● What you are asked to do
Locate every line in the lines below that contains the word "Marea" and copy each one out.

● Recorded information
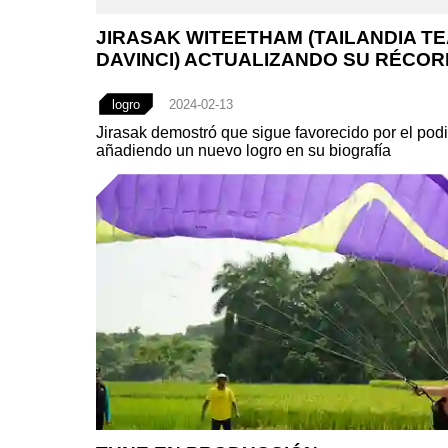
JIRASAK WITEETHAM (TAILANDIA T
DAVINCI) ACTUALIZANDO SU RÉCOR
logro
2024-02-13
Jirasak demostró que sigue favorecido por el podi
añadiendo un nuevo logro en su biografía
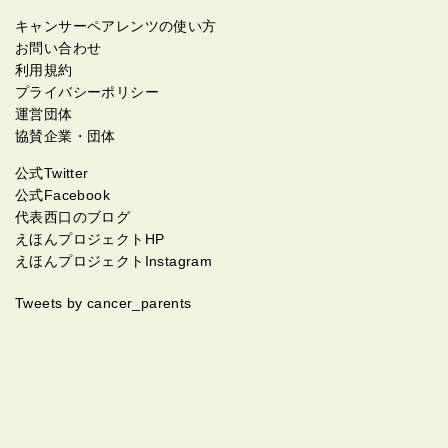
キャンサーペアレンツの使い方
お問い合わせ
利用規約
プライバシーポリシー
運営団体
協賛企業・団体
公式Twitter
公式Facebook
代表西口のブログ
えほんプロジェクトHP
えほんプロジェクトInstagram
Tweets by cancer_parents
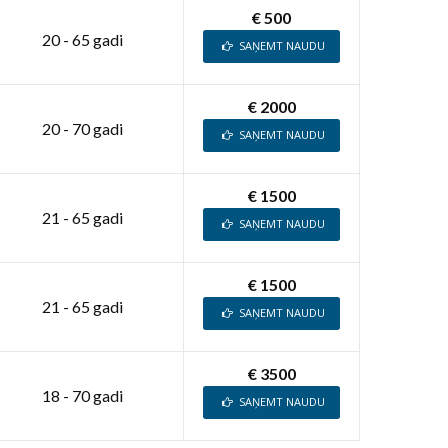
€ 500
20 - 65 gadi
SAŅEMT NAUDU
€ 2000
20 - 70 gadi
SAŅEMT NAUDU
€ 1500
21 - 65 gadi
SAŅEMT NAUDU
€ 1500
21 - 65 gadi
SAŅEMT NAUDU
€ 3500
18 - 70 gadi
SAŅEMT NAUDU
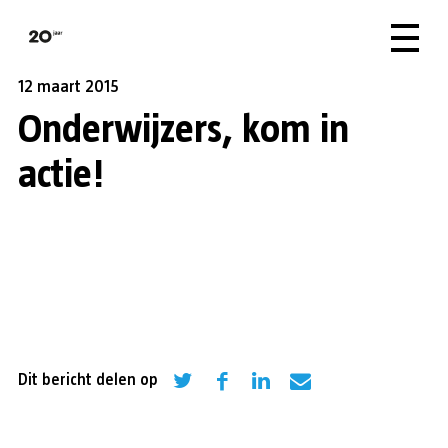
12 maart 2015
Onderwijzers, kom in
actie!
Dit bericht delen op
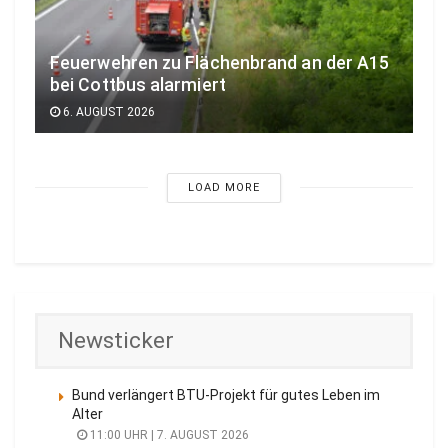
Feuerwehren zu Flächenbrand an der A15
bei Cottbus alarmiert
6. AUGUST 2026
LOAD MORE
Newsticker
Bund verlängert BTU-Projekt für gutes Leben im
Alter
11:00 UHR | 7. AUGUST 2026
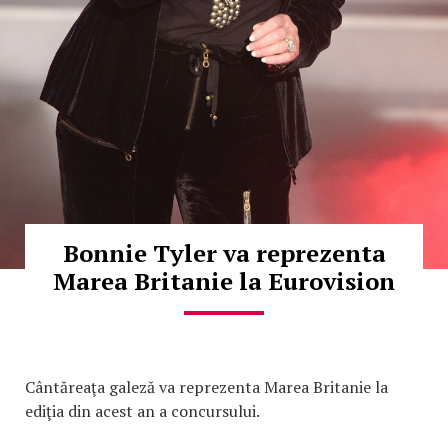
Bonnie Tyler va reprezenta
Marea Britanie la Eurovision
Cântăreaţa galeză va reprezenta Marea Britanie la
ediţia din acest an a concursului.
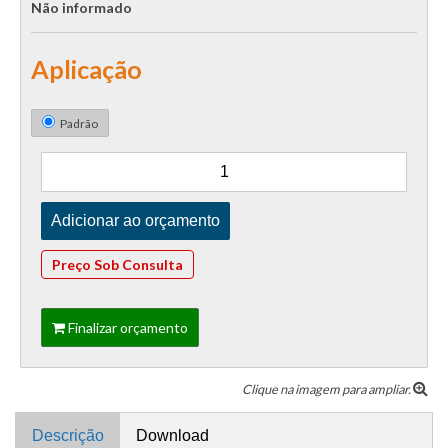
Não informado
Aplicação
Padrão
Preço Sob Consulta
Finalizar orçamento
Clique na imagem para ampliar.
Descrição
Download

● Finished exercise
Marea Britanie la Eurovision
Cântăreaţa galeză va reprezenta Marea Britanie la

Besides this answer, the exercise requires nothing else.